> [节选文本]
+++
侯伟丽，马兰

(哈尔滨医科大学附属第二医院老年病科，哈尔滨 150001)

阿尔茨海默病(Alzheimer’s disease,AD)是一种以记忆衰退和认知功能下降为特征的神经退行性疾病，其病理主要表现为淀粉样斑块沉积、神经元变性、突触损伤等。AD发病机制目前尚不明确，可能有多种因素参与，如炎症、氧化应激、线粒体障碍、基因突变、环境等。研究发现microRNA功能异常与AD的发病机制密切相关。

1 microRNA通过抑制靶mRNA调控基因表达

microRNA(miRNA)[1,2]是一种内源性非编码基因，在高等真核生物中起着转录后调控和基因信息表达的作用，主要作用模式是通过识别结合靶信使RNA(mRNA)的3′-untranslation region (UTR)上的互补核糖核苷酸序列抑制mRNA的表达， 参与调控。
+++
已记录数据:

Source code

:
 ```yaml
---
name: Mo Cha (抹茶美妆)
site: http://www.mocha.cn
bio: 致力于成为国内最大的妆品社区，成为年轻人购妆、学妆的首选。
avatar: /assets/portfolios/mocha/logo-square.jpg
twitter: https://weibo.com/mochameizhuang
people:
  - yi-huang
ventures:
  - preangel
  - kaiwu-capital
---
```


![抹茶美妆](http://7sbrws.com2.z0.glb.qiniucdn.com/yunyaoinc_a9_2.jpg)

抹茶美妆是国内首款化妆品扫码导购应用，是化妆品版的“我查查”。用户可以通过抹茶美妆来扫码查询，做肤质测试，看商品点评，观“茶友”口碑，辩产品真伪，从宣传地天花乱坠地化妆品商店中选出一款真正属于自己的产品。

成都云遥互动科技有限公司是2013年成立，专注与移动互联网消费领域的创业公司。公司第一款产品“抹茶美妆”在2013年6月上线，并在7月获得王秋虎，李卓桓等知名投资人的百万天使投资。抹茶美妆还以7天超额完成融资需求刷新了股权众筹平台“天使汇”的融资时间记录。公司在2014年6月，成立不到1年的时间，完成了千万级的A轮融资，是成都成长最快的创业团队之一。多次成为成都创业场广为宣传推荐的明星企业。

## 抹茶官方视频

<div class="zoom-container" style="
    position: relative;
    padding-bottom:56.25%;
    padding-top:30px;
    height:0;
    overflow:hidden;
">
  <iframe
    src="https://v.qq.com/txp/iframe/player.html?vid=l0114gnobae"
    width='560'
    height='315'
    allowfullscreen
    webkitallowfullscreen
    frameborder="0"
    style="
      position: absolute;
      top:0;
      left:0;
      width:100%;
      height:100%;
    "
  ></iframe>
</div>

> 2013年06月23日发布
+++
> [任务说明] 续写上面关于microRNA与阿尔茨海默病的节选文本，从最后一句之后接着写。

> [预期输出]
每一个miRNA[3]都有可能同时对应数百个基因编码的mRNA，大多数miRNA表现出严格调控的表达模式，这种表达模式通常是组织特异性的，甚至是细胞特异性的，强调了miRNA在特定基因表达模式的时间、空间和发育阶段中的重要性。miRNA作为介导基因表达的mRNA的负调控因子而发挥作用，因此，上调miRNA可能会下调它们的靶mRNA，并下调这些mRNA编码的遗传信息的表达。神经系统中的miRNA形成一个复杂的基因表达调控网络，不仅包含正常的生理调控信息，还包含丰富的与神经退行性疾病(如AD)相关的神经生物学信息。后文从miRNA调节Aβ蛋白生成、参与突触损伤及AD病理改变影响miRNA正常表达3个方面阐述miRNA与AD的相互关系。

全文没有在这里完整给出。